• _Work instructions_
Please pull out each line of the entries below that contains the word "puissance". Case counts, so a line matches only if the letters have the same capitalization.

• _Supplied data_
___

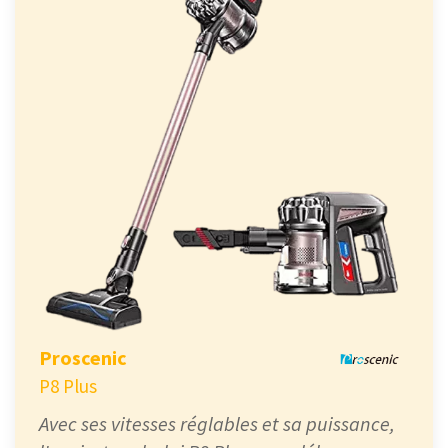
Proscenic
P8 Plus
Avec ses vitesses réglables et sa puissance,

___

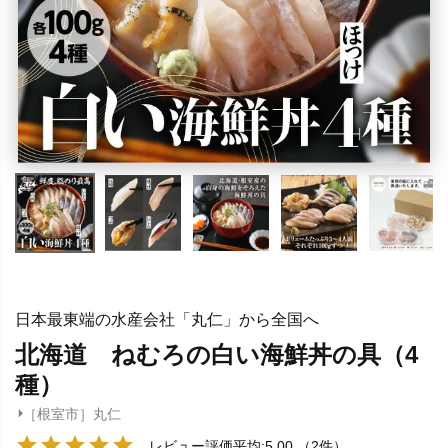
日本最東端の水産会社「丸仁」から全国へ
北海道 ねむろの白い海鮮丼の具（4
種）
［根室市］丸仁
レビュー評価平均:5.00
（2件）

___

• _Answer to the exercise_
Avec ses vitesses réglables et sa puissance,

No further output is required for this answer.